**Passage provided**
------------------------

The reveal that Connor is a government agent doesn’t entirely work as not enough is known about this character for his sudden appearance to have the impact that it needs. Mia clearly feels betrayed by this because he has apparently lied to them ever since they met. We as viewers have to take her word for that as we’ve seen very little their relationship. There is romantic subtext to Mia’s betrayal though it could equally be that she trusted him and now feels that the trust was misplaced. Either way this lacks impact despite the strong work done by the actors.
Connor is pretty much a plot device that allows the characters to get past certain obstacles with little explanation. This is fine as it gives him a defined purpose but it is also limiting as it feels like there is little more to him than moving the plot forward. He does have a strong moment with Mia where he points out his perspective on being the child of a vigilante. His perspective is that being the child of a hero carries extra responsibility with it as they have to learn to share their parents with the rest of the world. He quotes Spider-Man’s famous motto “with great power comes great responsibility” as being the way he sees being the child of a hero. Mia sees Connor’s perspective as being skewed because he has been training to be a hero from a young age when she hasn’t though Connor counters that by suggesting that she actually has with the only difference being that Connor chose to be a hero when Mia had it thrust upon her. It’s a fairly superficial discussion made far better by strong performances anchoring it.
The future version of Felicity is finally introduced and she hardly seems to have aged a day. It turns out that her warnings were to keep Mia and William away from the Glades rather than draw them to it which makes little sense as she was bound to know them well enough to conclude that this wouldn’t work. Her appearance here puts an end to the possibility of her becoming a villain as her entire plan is to save the city rather than destroy it. All told she doesn’t seem to have changed a great deal in the intervening years though there’s a suggestion that she’s trying to atone for something. The reveal that she created the dangerously intrusive Archer system answers that question and highlights the slippery slope that the present day timeline is on.

------------------------

**Given records**
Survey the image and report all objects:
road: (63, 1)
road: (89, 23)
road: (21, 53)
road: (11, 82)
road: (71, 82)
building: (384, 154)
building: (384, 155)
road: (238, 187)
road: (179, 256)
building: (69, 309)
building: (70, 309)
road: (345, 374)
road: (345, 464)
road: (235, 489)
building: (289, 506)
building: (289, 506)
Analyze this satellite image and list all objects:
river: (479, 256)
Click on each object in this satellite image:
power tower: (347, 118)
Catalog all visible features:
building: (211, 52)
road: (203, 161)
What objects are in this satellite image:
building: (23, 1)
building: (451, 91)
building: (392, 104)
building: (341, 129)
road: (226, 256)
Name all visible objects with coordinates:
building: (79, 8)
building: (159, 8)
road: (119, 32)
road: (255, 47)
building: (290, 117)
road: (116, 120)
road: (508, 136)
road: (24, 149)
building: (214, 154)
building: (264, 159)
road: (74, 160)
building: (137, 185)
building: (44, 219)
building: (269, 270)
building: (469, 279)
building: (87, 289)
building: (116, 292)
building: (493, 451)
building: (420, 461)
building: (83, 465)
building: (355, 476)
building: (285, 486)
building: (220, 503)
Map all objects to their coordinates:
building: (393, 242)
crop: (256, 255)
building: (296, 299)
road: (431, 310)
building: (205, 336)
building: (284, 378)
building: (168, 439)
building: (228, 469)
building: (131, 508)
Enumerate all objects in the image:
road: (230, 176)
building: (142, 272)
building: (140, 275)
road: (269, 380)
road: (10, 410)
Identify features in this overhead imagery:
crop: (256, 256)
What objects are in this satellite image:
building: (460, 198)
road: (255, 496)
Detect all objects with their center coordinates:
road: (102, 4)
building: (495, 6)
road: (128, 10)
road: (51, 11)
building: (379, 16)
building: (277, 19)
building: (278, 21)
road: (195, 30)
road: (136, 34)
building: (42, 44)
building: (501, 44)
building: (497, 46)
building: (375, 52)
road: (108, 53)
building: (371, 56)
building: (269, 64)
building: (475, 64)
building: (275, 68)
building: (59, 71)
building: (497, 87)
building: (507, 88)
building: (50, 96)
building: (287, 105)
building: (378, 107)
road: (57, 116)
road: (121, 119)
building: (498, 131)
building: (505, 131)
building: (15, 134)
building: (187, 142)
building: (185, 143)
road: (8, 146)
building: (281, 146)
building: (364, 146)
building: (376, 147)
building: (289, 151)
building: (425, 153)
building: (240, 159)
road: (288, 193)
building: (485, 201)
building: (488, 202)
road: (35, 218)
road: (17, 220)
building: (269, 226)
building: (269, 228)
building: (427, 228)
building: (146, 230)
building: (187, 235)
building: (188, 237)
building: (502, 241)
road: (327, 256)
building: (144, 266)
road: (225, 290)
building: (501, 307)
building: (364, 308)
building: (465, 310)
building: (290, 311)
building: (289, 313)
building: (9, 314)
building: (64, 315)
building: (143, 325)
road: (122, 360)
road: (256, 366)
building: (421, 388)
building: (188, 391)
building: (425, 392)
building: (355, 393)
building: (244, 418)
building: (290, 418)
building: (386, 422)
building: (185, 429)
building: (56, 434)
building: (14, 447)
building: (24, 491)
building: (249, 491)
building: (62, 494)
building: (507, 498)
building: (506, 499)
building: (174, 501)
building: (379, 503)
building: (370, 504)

------------------------

**To do**
• 1. Reproduce the episode review above in full, word for word.
• 2. Copy out everything in the records from their first line down to the line containing "building: (451, 91)", including both of those lines and nothing else.

**Results for each task**
• 1.
The reveal that Connor is a government agent doesn’t entirely work as not enough is known about this character for his sudden appearance to have the impact that it needs. Mia clearly feels betrayed by this because he has apparently lied to them ever since they met. We as viewers have to take her word for that as we’ve seen very little their relationship. There is romantic subtext to Mia’s betrayal though it could equally be that she trusted him and now feels that the trust was misplaced. Either way this lacks impact despite the strong work done by the actors.
Connor is pretty much a plot device that allows the characters to get past certain obstacles with little explanation. This is fine as it gives him a defined purpose but it is also limiting as it feels like there is little more to him than moving the plot forward. He does have a strong moment with Mia where he points out his perspective on being the child of a vigilante. His perspective is that being the child of a hero carries extra responsibility with it as they have to learn to share their parents with the rest of the world. He quotes Spider-Man’s famous motto “with great power comes great responsibility” as being the way he sees being the child of a hero. Mia sees Connor’s perspective as being skewed because he has been training to be a hero from a young age when she hasn’t though Connor counters that by suggesting that she actually has with the only difference being that Connor chose to be a hero when Mia had it thrust upon her. It’s a fairly superficial discussion made far better by strong performances anchoring it.
The future version of Felicity is finally introduced and she hardly seems to have aged a day. It turns out that her warnings were to keep Mia and William away from the Glades rather than draw them to it which makes little sense as she was bound to know them well enough to conclude that this wouldn’t work. Her appearance here puts an end to the possibility of her becoming a villain as her entire plan is to save the city rather than destroy it. All told she doesn’t seem to have changed a great deal in the intervening years though there’s a suggestion that she’s trying to atone for something. The reveal that she created the dangerously intrusive Archer system answers that question and highlights the slippery slope that the present day timeline is on.

• 2.
Survey the image and report all objects:
road: (63, 1)
road: (89, 23)
road: (21, 53)
road: (11, 82)
road: (71, 82)
building: (384, 154)
building: (384, 155)
road: (238, 187)
road: (179, 256)
building: (69, 309)
building: (70, 309)
road: (345, 374)
road: (345, 464)
road: (235, 489)
building: (289, 506)
building: (289, 506)
Analyze this satellite image and list all objects:
river: (479, 256)
Click on each object in this satellite image:
power tower: (347, 118)
Catalog all visible features:
building: (211, 52)
road: (203, 161)
What objects are in this satellite image:
building: (23, 1)
building: (451, 91)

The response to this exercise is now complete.